• **WHAT IS BEING ASKED**:
Copy the article on diffusion-adaptive routing starting with "publication · 2026-05-22" and going on through "largely remained unchanged.", substituting "standard" for "conventional".

• **TEXT PASSAGE**:
>>>
ARTFEED — Contemporary Art Intelligence

Diffusion-Adaptive Routing Enhances Information Flow in DiTs

publication · 2026-05-22

A recent study published on arXiv (2605.20708) conducts a thorough examination of information flow across layers in Diffusion Transformers (DiTs). It highlights three key issues associated with conventional residual addition: inflation of forward magnitudes, significant decay of backward gradients, and notable redundancy at the block level. To tackle these problems, the authors introduce Diffusion-Adaptive Routing (DAR), a replacement for residual connections that allows for learnable, adaptive aggregation of outputs at each timestep without increasing complexity. DAR seeks to enhance the routing of information through layers and improve denoising at various timesteps, revisiting a crucial design aspect of DiTs that has largely remained unchanged.

Key facts

  • Paper ID: arXiv:2605.20708v1
  • Announce type: cross
  • Focus: cross-layer information flow in Diffusion Transformers (DiTs)
  • Identifies three symptoms: monotonic forward magnitude inflation, sharp backward gradient decay, pronounced block-wise redundancy
  • Proposes Diffusion-Adaptive Routing (DAR) as a drop-in residual replacement
  • DAR performs learnable, timestep-adaptive, and non-incremental aggregation
  • Addresses the residual stream design inherited from the original Transformer
  • Analysis conducted jointly along depth and denoising timestep

Entities

Institutions

  • arXiv

Sources
<<<
• **INFORMATION SUPPLIED**:
>>>
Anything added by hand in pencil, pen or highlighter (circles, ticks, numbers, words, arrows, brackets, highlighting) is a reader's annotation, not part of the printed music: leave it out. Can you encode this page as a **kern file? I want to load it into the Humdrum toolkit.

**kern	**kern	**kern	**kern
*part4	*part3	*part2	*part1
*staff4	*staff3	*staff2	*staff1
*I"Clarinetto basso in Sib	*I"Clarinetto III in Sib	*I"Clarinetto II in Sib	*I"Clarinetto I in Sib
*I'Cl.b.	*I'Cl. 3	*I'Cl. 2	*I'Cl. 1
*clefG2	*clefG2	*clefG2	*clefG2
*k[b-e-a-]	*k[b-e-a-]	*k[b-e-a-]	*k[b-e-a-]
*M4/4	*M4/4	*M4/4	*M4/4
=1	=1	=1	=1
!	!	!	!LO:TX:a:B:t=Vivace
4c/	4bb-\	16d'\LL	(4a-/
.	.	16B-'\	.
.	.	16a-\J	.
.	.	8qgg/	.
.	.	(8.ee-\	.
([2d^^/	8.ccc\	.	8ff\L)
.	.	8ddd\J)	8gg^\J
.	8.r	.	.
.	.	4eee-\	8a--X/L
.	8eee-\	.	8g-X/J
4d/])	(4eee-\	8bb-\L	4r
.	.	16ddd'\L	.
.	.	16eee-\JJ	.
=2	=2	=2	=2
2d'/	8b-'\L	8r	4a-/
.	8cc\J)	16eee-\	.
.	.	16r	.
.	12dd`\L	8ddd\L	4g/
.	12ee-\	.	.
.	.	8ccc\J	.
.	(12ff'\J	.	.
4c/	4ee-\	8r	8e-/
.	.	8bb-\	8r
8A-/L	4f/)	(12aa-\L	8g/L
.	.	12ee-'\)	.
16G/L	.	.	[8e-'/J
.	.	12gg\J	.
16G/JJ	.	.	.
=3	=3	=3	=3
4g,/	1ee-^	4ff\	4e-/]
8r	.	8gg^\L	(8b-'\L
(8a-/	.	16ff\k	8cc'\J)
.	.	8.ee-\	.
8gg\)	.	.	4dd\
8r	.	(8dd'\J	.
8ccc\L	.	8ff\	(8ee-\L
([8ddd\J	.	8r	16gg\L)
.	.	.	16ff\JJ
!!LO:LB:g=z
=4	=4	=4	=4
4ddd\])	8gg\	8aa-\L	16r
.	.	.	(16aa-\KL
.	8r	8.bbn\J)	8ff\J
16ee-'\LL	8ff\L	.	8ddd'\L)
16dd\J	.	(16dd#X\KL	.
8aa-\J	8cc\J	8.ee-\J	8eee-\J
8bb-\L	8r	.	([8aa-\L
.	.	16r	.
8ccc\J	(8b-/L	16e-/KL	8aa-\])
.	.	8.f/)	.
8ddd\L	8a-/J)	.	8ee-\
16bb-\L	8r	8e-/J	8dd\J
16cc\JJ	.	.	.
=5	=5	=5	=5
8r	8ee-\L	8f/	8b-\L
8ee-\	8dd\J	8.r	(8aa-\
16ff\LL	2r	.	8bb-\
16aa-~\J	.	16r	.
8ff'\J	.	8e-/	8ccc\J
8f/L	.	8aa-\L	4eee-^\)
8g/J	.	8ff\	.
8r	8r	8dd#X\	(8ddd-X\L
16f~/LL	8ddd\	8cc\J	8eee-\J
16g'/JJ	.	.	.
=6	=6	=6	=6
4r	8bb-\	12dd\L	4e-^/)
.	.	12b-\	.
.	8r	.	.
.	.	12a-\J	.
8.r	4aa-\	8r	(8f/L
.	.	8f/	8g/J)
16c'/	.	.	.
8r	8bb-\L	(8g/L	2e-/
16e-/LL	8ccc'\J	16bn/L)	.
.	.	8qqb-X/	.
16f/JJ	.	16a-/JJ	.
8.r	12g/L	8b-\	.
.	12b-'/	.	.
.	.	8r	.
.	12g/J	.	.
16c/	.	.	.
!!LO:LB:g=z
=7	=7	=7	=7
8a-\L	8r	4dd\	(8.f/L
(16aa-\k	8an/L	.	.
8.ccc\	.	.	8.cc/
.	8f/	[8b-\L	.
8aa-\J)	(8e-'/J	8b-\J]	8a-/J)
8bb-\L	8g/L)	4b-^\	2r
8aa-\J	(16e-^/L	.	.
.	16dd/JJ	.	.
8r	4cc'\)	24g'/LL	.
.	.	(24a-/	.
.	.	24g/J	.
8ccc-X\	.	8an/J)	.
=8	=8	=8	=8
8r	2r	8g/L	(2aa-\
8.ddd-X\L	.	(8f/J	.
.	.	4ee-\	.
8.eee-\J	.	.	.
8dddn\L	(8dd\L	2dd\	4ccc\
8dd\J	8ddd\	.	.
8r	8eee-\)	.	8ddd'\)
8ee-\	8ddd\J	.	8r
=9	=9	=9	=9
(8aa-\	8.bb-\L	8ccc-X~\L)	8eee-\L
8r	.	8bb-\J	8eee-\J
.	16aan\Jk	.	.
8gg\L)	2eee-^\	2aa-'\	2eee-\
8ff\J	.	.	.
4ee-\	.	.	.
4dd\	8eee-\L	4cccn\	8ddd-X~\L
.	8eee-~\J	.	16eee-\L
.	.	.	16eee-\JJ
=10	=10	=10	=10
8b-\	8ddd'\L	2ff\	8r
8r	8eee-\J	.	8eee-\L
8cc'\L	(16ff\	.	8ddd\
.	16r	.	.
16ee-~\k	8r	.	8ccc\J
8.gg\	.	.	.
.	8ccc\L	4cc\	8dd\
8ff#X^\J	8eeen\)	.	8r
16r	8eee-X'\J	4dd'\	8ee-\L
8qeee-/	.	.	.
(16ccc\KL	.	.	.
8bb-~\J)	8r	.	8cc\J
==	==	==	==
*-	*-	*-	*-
<<<
• **RESPONSE TO THIS EXERCISE**:
publication · 2026-05-22

A recent study published on arXiv (2605.20708) conducts a thorough examination of information flow across layers in Diffusion Transformers (DiTs). It highlights three key issues associated with standard residual addition: inflation of forward magnitudes, significant decay of backward gradients, and notable redundancy at the block level. To tackle these problems, the authors introduce Diffusion-Adaptive Routing (DAR), a replacement for residual connections that allows for learnable, adaptive aggregation of outputs at each timestep without increasing complexity. DAR seeks to enhance the routing of information through layers and improve denoising at various timesteps, revisiting a crucial design aspect of DiTs that has largely remained unchanged.